### 使用する記録

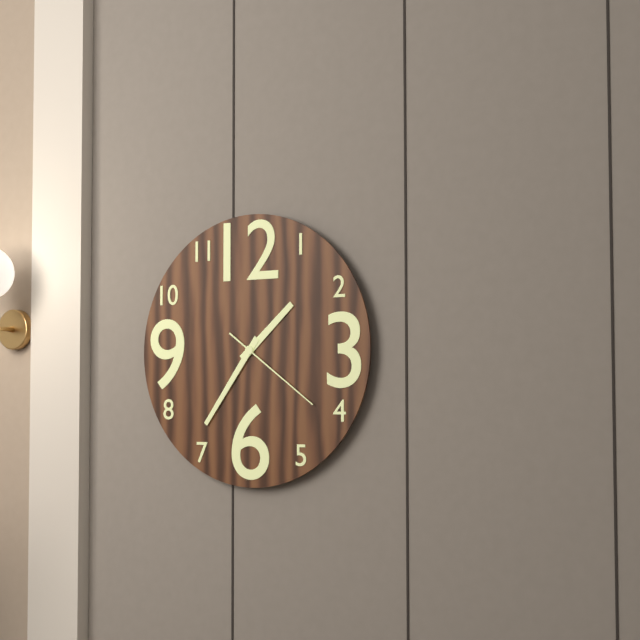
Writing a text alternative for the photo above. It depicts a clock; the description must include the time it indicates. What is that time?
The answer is 1:36:21
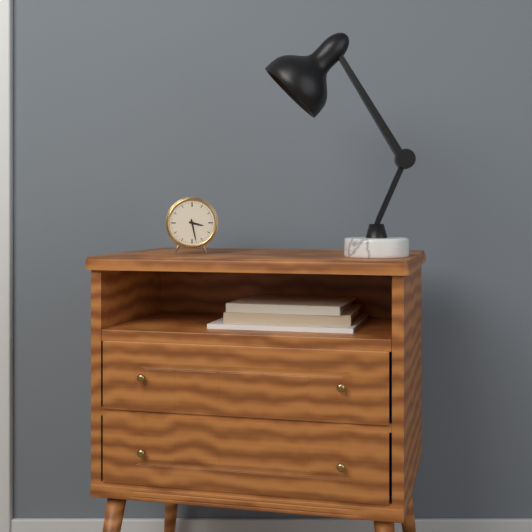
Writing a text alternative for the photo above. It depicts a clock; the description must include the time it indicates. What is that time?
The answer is 3:28
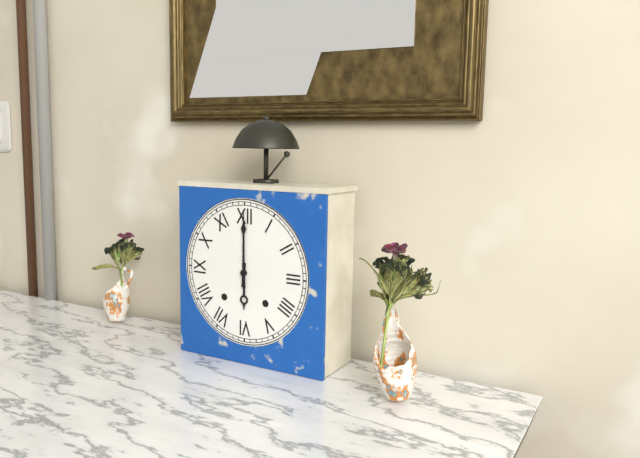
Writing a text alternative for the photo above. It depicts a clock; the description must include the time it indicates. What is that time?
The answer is 6:00
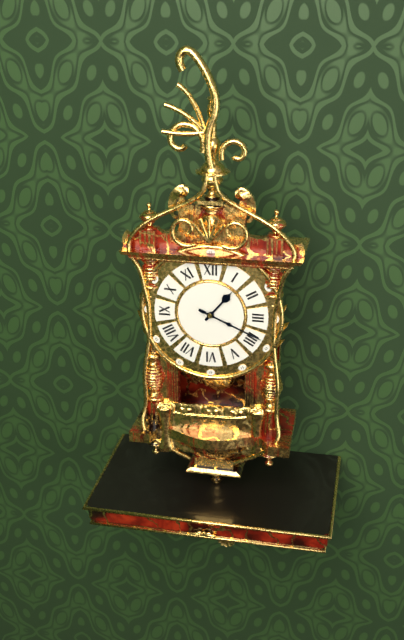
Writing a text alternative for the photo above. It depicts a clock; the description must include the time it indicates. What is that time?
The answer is 1:19
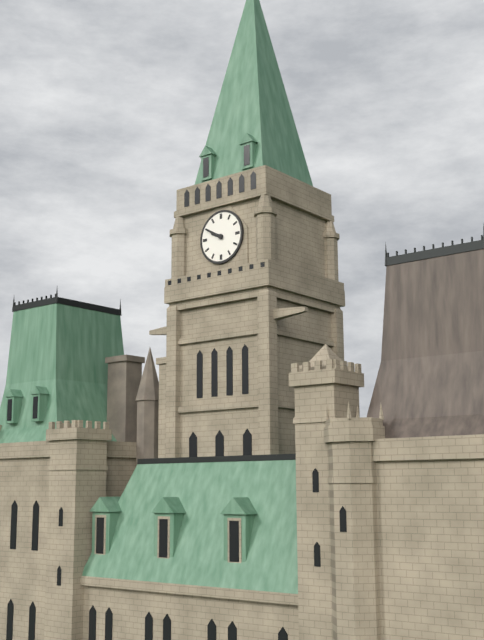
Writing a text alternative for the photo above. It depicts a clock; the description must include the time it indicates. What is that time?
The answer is 9:50
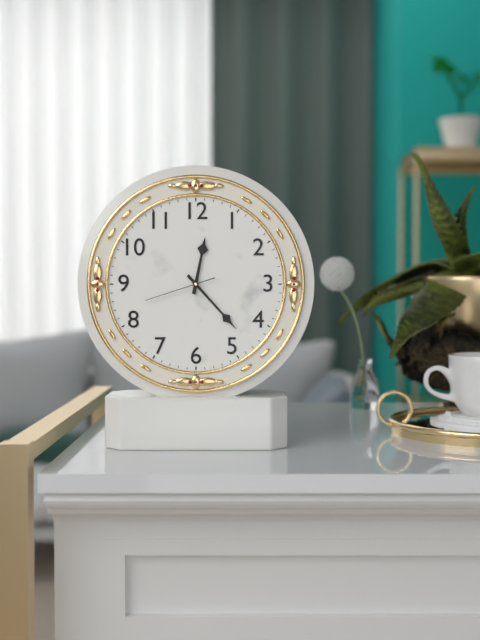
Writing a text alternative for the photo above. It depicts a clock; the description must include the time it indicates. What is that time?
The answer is 12:23:42
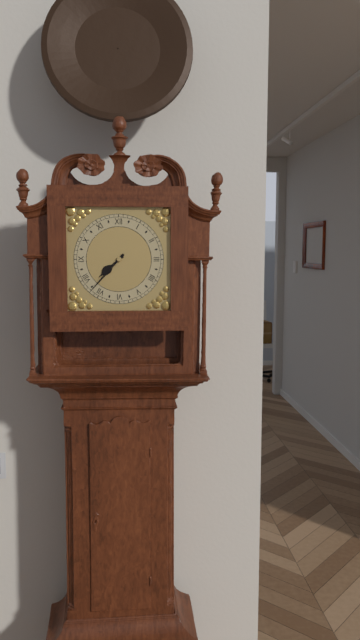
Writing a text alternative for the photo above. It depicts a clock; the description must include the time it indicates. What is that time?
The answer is 7:37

######

上の記録をすべて、一字一句変えずに書き写してください。なお、画像は解答に含めないでください。

— 完全な解答 —
Writing a text alternative for the photo above. It depicts a clock; the description must include the time it indicates. What is that time?
The answer is 1:36:21
Writing a text alternative for the photo above. It depicts a clock; the description must include the time it indicates. What is that time?
The answer is 3:28
Writing a text alternative for the photo above. It depicts a clock; the description must include the time it indicates. What is that time?
The answer is 6:00
Writing a text alternative for the photo above. It depicts a clock; the description must include the time it indicates. What is that time?
The answer is 1:19
Writing a text alternative for the photo above. It depicts a clock; the description must include the time it indicates. What is that time?
The answer is 9:50
Writing a text alternative for the photo above. It depicts a clock; the description must include the time it indicates. What is that time?
The answer is 12:23:42
Writing a text alternative for the photo above. It depicts a clock; the description must include the time it indicates. What is that time?
The answer is 7:37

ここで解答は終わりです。